Bereits seit zwei Jahren liefert das Fedora-Projekt seine Distribution Fedora nicht mehr monolithisch aus, sondern in den Varianten Workstation, Server und Cloud. Die Aufteilung im Rahmen der Fedora-Next-Initiative hat die Distribution für die Zukunft neu aufgestellt und fokussiert die Varianten auf bestimmte Anwendungsszenarien. So sieht das Projekt die Workstation-Variante für Desktop-Anwender und Entwickler vor, standardmäßig kommt sie mit Gnome als Desktop. Daneben existieren sogenannte Spins [1] mit alternativen Desktops wie KDE, Cinnamon, Maté, LXDE und XFCE.
Der vorliegende Artikel beschäftigt sich mit Fedora Workstation [2], das auf Gnome 3.22.1 und Kernel 4.8 setzt (Abbildung 1). Gnome ist die bei der Integration von Wayland am weitesten fortgeschritten und die einzige Umgebung, die Fedora derzeit mit Wayland als Standard veröffentlicht.

Abbildung 1: In der aktuellen Release setzt Fedora Workstation auf Gnome 3.22.1, Version 3.22.2 soll zeitnah folgen.
Endlich am Ziel
Fedora 25 erschien am 22. November mit insgesamt zwei Wochen Verspätung. Der Grund: Es setzt ein Vorhaben um, das die Entwickler bereits seit Fedora 22 vorantreiben: Sie erheben den neuen Display-Server Wayland [3] zum Standard für die Anzeige des Desktops und tauschen die Rollen mit dem in die Jahre gekommenen X-Server von X.org. Somit platziert Fedora die erste Mainstream-Distribution, die dieses Vorhaben umsetzt.
Das gilt vorerst allerdings nur in Verbindung mit freien Grafiktreibern ohne Einschränkungen. Mit dem kurz nach Fedora 25 erschienenen Fenstermanager Mutter 3.23.2 besteht Hoffnung, dass zumindest der proprietäre Treiber von Nvidia mit Wayland bald ohne Probleme läuft.
Über den Display-Manager GDM entscheiden Sie beim Anmelden, ob Sie bei Bedarf eine X11-Sitzung starten. Anwendungen, die noch X11 benötigen, übernimmt XWayland nahtlos. Wayland selbst lässt sich aber auch generell abschalten, indem Sie in der Datei /etc/gdm/custom.conf den Parameter WaylandEnable=false setzen.
Gleichstand
Die Entwickler von Wayland, Fedora und Gnome sorgten in den letzten Monaten für eine annähernde Funktionsparität zwischen X11 und Wayland: Alle wichtigen Funktionen eines herkömmlichen X-Servers sollte jetzt auch der neue Display-Server unterstützen.

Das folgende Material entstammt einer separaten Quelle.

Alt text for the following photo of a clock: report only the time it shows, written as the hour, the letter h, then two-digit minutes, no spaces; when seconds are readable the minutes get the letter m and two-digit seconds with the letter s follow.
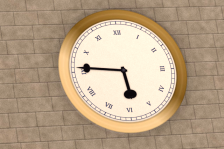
5h46
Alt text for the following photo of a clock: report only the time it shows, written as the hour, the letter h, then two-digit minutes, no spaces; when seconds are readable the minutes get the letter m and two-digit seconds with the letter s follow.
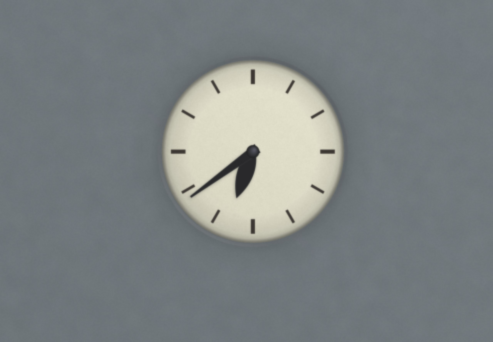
6h39
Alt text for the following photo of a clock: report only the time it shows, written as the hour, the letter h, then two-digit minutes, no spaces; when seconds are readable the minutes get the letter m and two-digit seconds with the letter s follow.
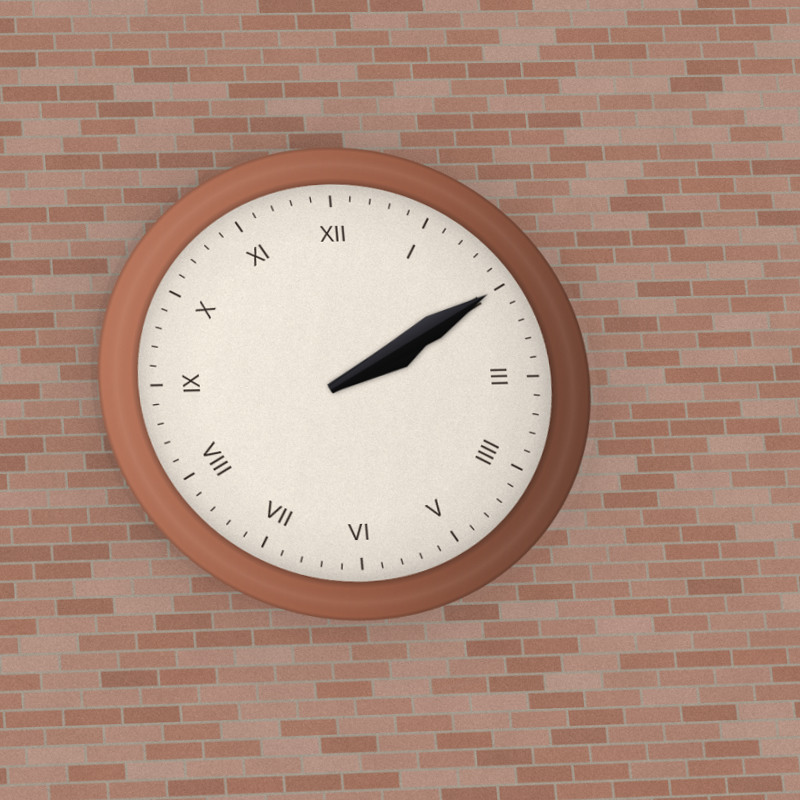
2h10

So arbeitete das Team bis zuletzt an der Unterstützung für Wacom-Grafiktablets, der Darstellung der Gnome-Bildschirmtastatur und der korrekten Handhabung von Multimonitorumgebungen. In der relativ kurzen Testzeit von wenigen Tagen zeigten sich beim neuen Anzeige-Server im normalen Alltag keine funktionellen Unterschiede zu X11, was durchaus positiv gemeint ist.

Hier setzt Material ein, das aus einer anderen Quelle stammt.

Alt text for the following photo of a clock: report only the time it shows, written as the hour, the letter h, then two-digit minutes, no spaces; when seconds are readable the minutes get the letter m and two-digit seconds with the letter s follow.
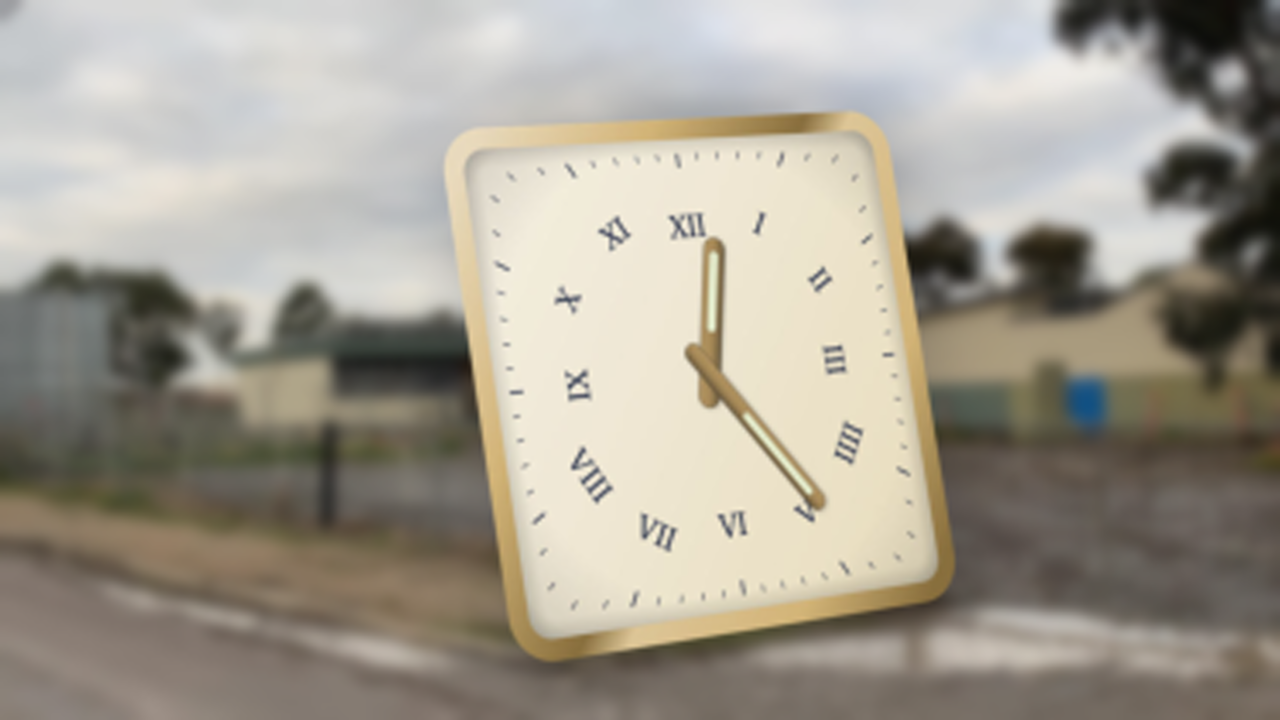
12h24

Es treten sicherlich noch einige Ecken und Kanten zutage – wichtig ist jedoch, dass die Ablösung begonnen hat und Wayland technisch auf einer breiteren Testbasis arbeiten kann. Eine Liste auf Fedoraproject.org zeigt neben den bei Wayland bereits komplettierten Funktionen auch solche, die noch auf ihre vollständige Implementierung warten [4]. Aber auch X11 wird uns noch lange begleiten und befindet sich noch in der Weiterentwicklung, wie die Aktualisierung auf X.Org Server 1.19.0 vor wenigen Tagen attestierte.
Neuer Store
Auch abseits dieses Highlights bietet die Workstation-Ausgabe von Fedora 25 einiges: So brachten die Entwickler mit Gnome 3.22 eine der beiden großen Desktop-Umgebungen weiter voran. Der App-Store Gnome Software versteht sich jetzt besser mit dem alternativen, distributionsneutralen Paketformat Flatpak. Zudem erfuhr die Oberfläche der Anwendung eine Überarbeitung und die Kategorisierung wurde übersichtlicher gestaltet. Freie Software hebt der Store jetzt in Grün hervor.

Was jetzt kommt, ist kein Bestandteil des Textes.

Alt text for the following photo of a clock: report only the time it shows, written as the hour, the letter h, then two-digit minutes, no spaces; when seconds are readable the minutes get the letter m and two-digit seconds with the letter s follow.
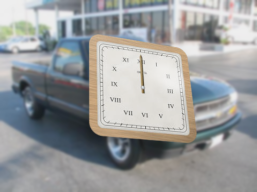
12h00
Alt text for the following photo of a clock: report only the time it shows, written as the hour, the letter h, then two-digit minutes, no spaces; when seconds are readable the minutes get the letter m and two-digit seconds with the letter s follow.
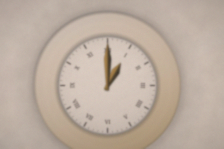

Darüber hinaus beherrscht Gnome Software nun ein grafisches Versionsupgrade, das die nötige Software zum Wechsel auf die nächste Fedora-Version herunterlädt und bei einem Reboot vor dem eigentlichen Start des Systems installiert. Dieses bereits für Fedora 24 vorgesehene Merkmal stand bisher lediglich über die Kommandozeile zur Verfügung.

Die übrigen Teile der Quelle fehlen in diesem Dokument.